Monitor 1: Ongelijkheid tussen jongeren op de arbeidsmarkt neemt toe
Aan het eind van de eerste coronagolf hadden 10.000 minder jongeren een baan van minimaal drie dagen per week ten opzichte van een jaar eerder. De coronapandemie heeft vooral gezorgd voor een valse start op de arbeidsmarkt voor mbo-bol afgestudeerden, jongeren zonder startkwalificatie en uitvallers uit het hoger onderwijs. Deze jongeren hadden ook voor de pandemie al minder kans op werk. De kansenongelijkheid op de arbeidsmarkt is in de eerste maanden van de pandemie nog verder toegenomen. Ook jongeren die de arbeidsmarkt op komen met een opleiding met structureel weinig arbeidsmarktperspectief zoals detailhandel, mediatechniek en administratieve dienstverlening en afgestudeerden in coronagevoelige sectoren zoals horeca, luchtvaart en haarverzorging worden hard geraakt. Bovendien is de achterstand in baankansen van jongeren met een niet-westerse migratieachtergrond verder toegenomen. Jongeren met een mbo-bbl (werken & leren), hbo- of wo-masterdiploma hebben het minst last van de coronapandemie. Hun baankansen zijn nauwelijks afgenomen ten opzichte van een jaar eerder.
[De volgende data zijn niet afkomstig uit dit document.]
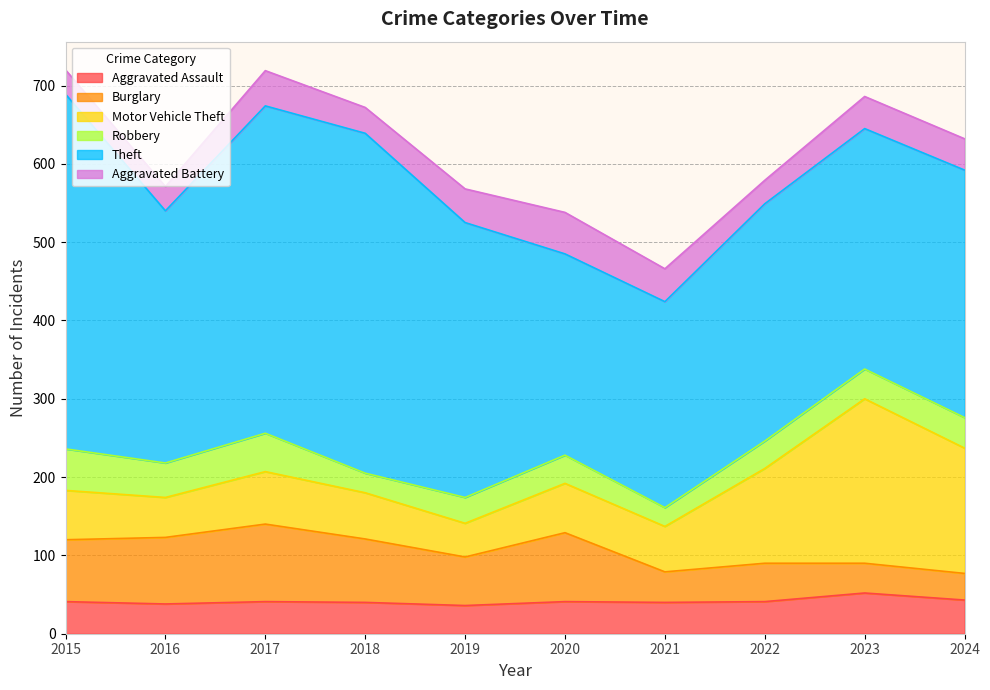

Which series changed the most between 2015 and 2021?

Theft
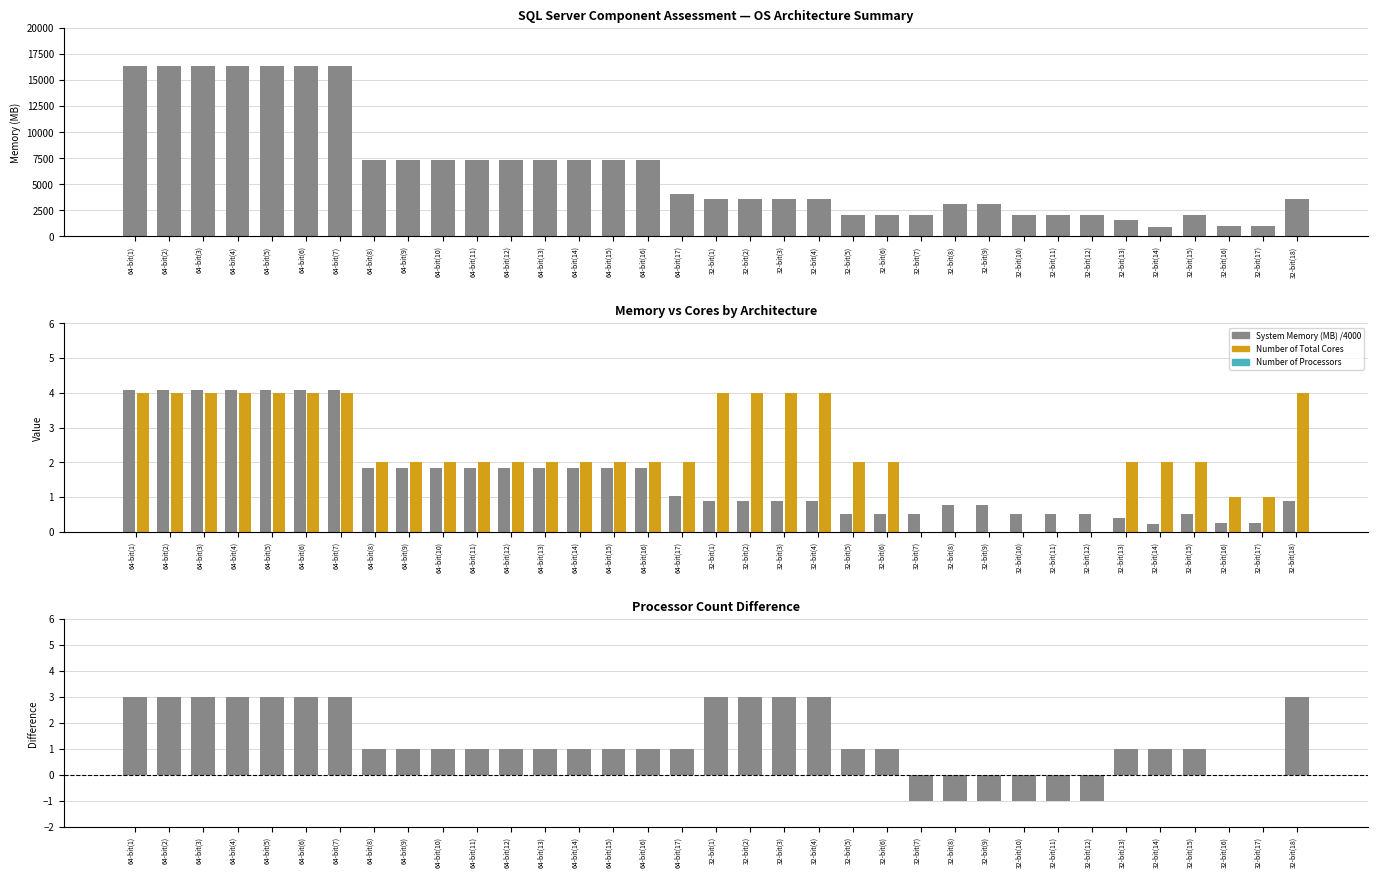

The System Memory (MB) /4000 series shows 2.2 at 64-bit(5). True or false?

False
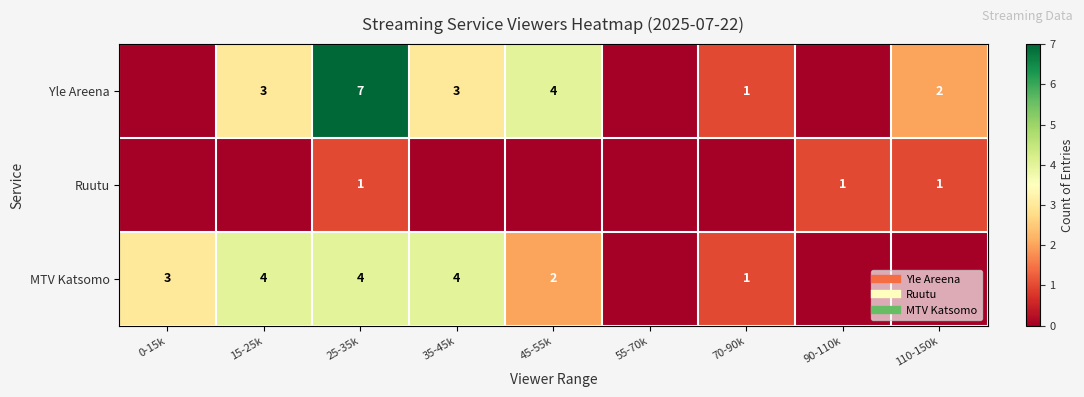

Is it true that MTV Katsomo equals 2 at 15-25k?

False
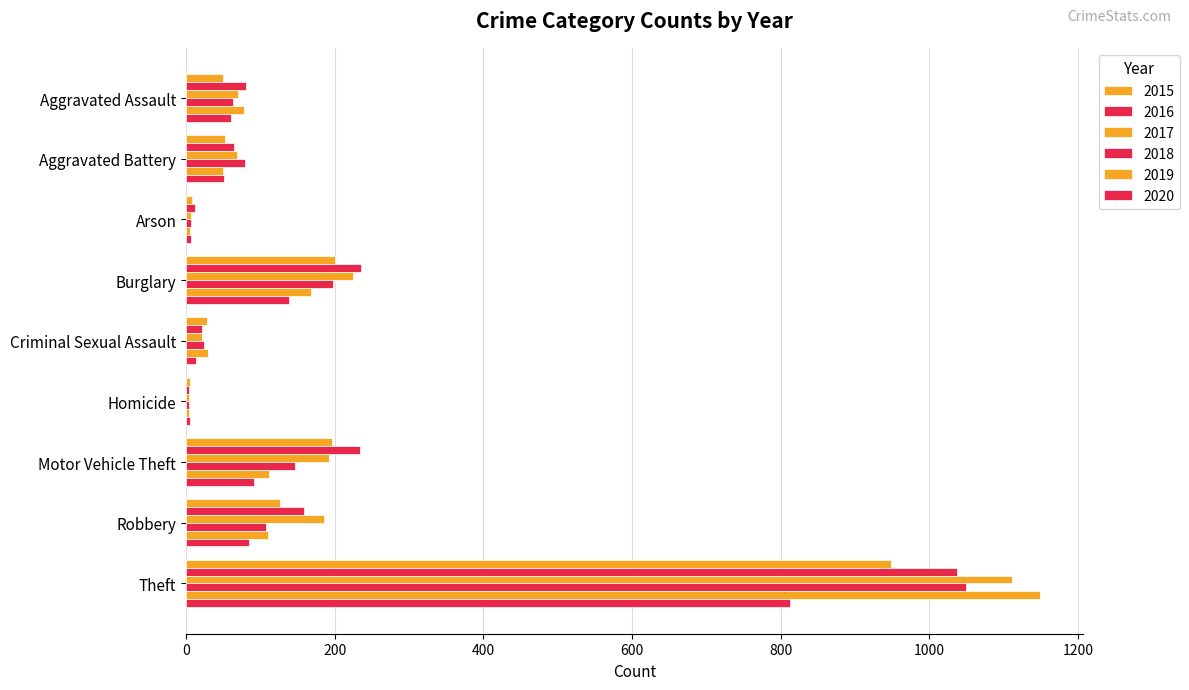

Reading left to right, what are all the values shown in this chart?

2015: 49	53	8	200	28	5	196	127	949
2016: 81	64	12	236	22	4	234	159	1037
2017: 70	69	7	225	21	4	192	185	1111
2018: 63	79	7	197	24	4	146	107	1050
2019: 78	49	5	168	29	4	112	110	1149
2020: 60	51	7	138	13	5	91	84	812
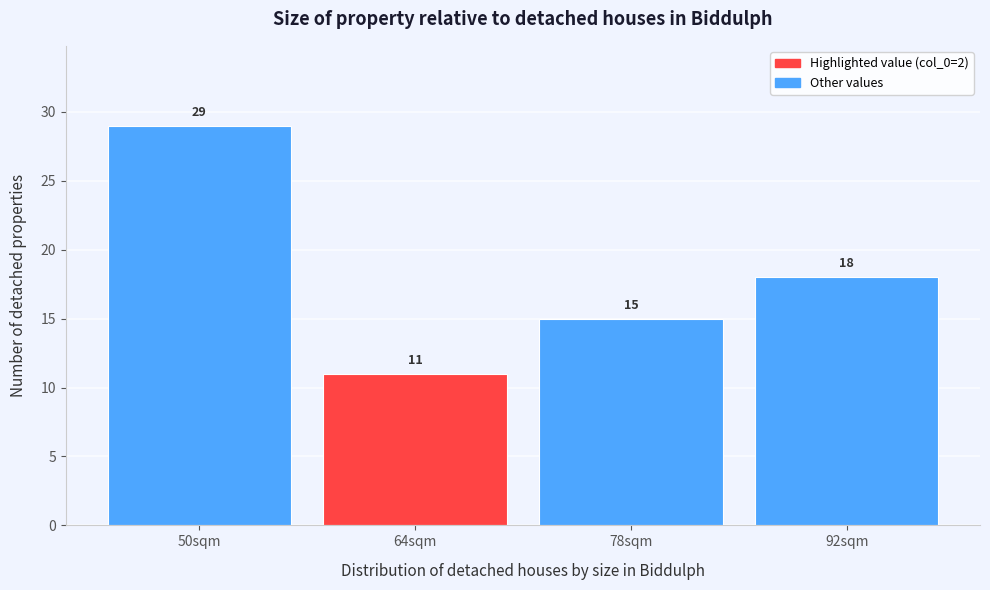

Reading left to right, list all the values displayed in this chart.

50sqm=29	64sqm=11	78sqm=15	92sqm=18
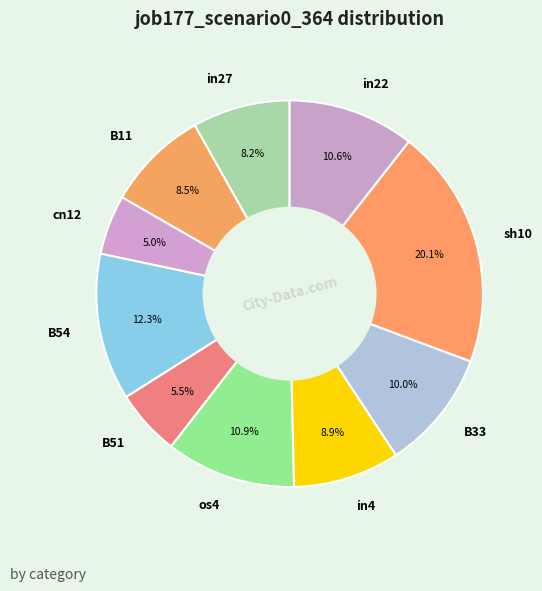

Do os4 and cn12 together represent more than half of the pie?

No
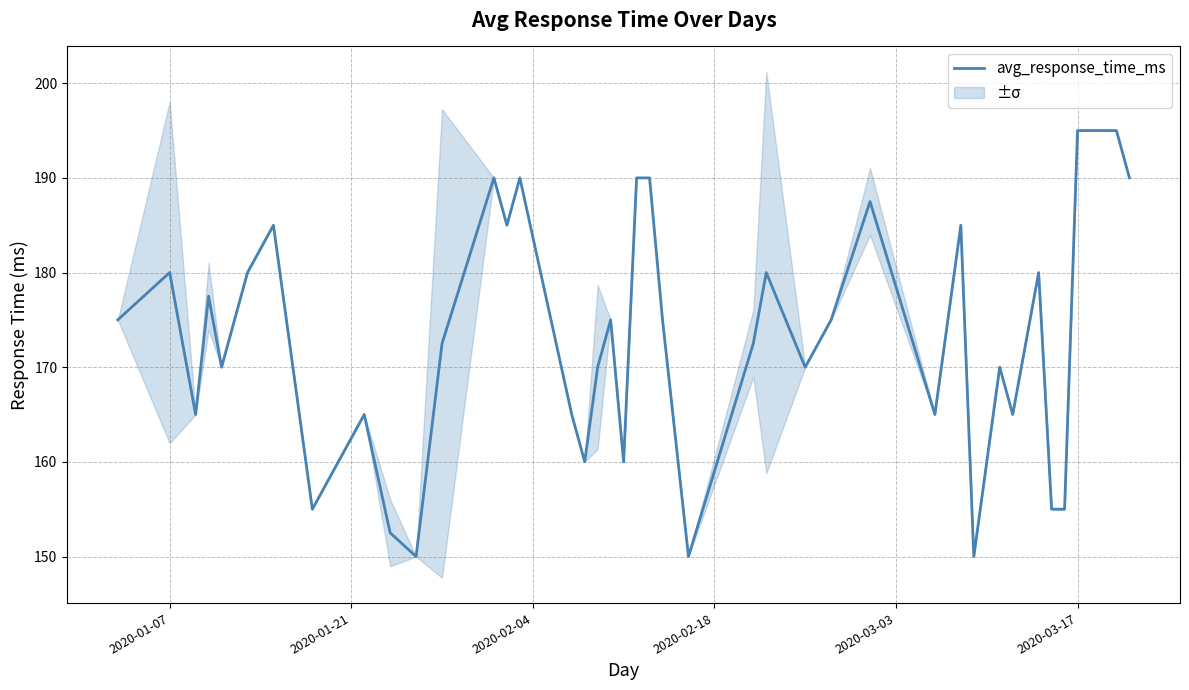

What is the minimum value for avg_response_time_ms?

150.0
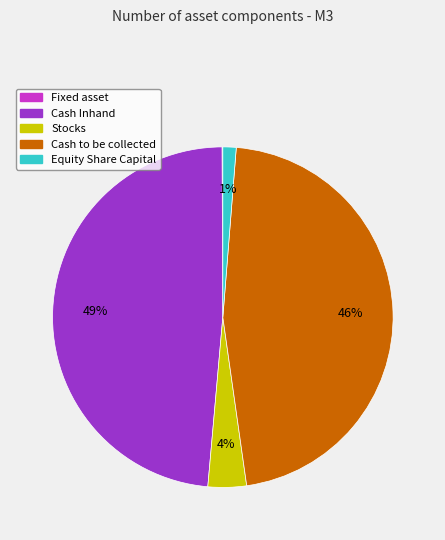

Between Cash Inhand and Cash to be collected, which is larger?

Cash Inhand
Jongeren die zijn opgeleid als dtp’er of medewerker fotografie op mbo bol niveau 2 hebben hun baankansen fors zien afnemen, van 43 procent vorig jaar naar 28 procent in juni 2020. Ook bol-2 opgeleide administratief medewerkers en secretaressen hebben minder kans op een baan dan een jaar eerder: 40 procent ten opzichte van 47 procent. De baankansen van startende winkelmedewerkers en verkopers zijn afgenomen van 49 procent vorig jaar naar 42 procent na de eerste golf. Dit zijn opleidingen die ook voor de coronapandemie al een relatieve lage baankans boden. Mbo-bol-opleidingen in coronagevoelige sectoren die vorig jaar nog goede kansen boden zijn bijvoorbeeld de mbo-4 opleidingen tot kapper, vliegtuigonderhoudstechnicus of de mbo-3 opleiding tot horecamedewerker. Had vorig jaar juni nog 86 procent van de beginnende kappers een baan, na de eerste coronagolf is dat gedaald naar 74 procent. Afgestudeerde vliegtuigonderhoudstechnici en horecamedewerkers zagen hun baankansen dalen van respectievelijk 88 naar 74 procent en van 81 naar 71 procent. De eerste coronagolf is nauwelijks of zelfs positief van invloed geweest op de baankansen van beginnende artsen, verpleeg- en verloskundigen, onderwijsassistenten en economen.

Onderzoek
Deze monitors zijn de eerste twee in een reeks van vier halfjaarlijkse monitors die onderdeel uitmaken van een meerjarig onderzoek naar de impact van corona op de startpositie van jongeren op de arbeidsmarkt. Het onderzoek wordt uitgevoerd door SEO Economisch Onderzoek en het Verwey-Jonker Instituut met subsidie van ZonMw. Voor de eerste monitor zijn de baankansen in juni 2020 van alle jongeren van 16 tot 30 jaar die in 2018-2019 de arbeidsmarkt op kwamen vergeleken met die van jongeren die een jaar eerder de arbeidsmarkt instroomden. Voor de tweede monitor zijn de baankansen in december 2020 van alle 463 duizend jongeren van 16 tot 30 jaar die in 2019-2020 of 2018-2019 de arbeidsmarkt op kwamen vergeleken met die van jongeren die een jaar eerder de arbeidsmarkt instroomden. De baankans is gemeten als het aandeel jongeren met een baan van minimaal 3 dagen per week.

Methode
Het onderzoek gebruikt integrale gegevens over alle afgestudeerden via de Microdata van het Centraal Bureau voor de Statistiek (CBS). Door het integrale karakter van de CBS Microdata geeft deze monitor een compleet beeld van de arbeidsmarktpositie van alle afgestudeerden in Nederland. Op deze gegevens worden statistische en econometrische analyses uitgevoerd om verschillen nader te analyseren.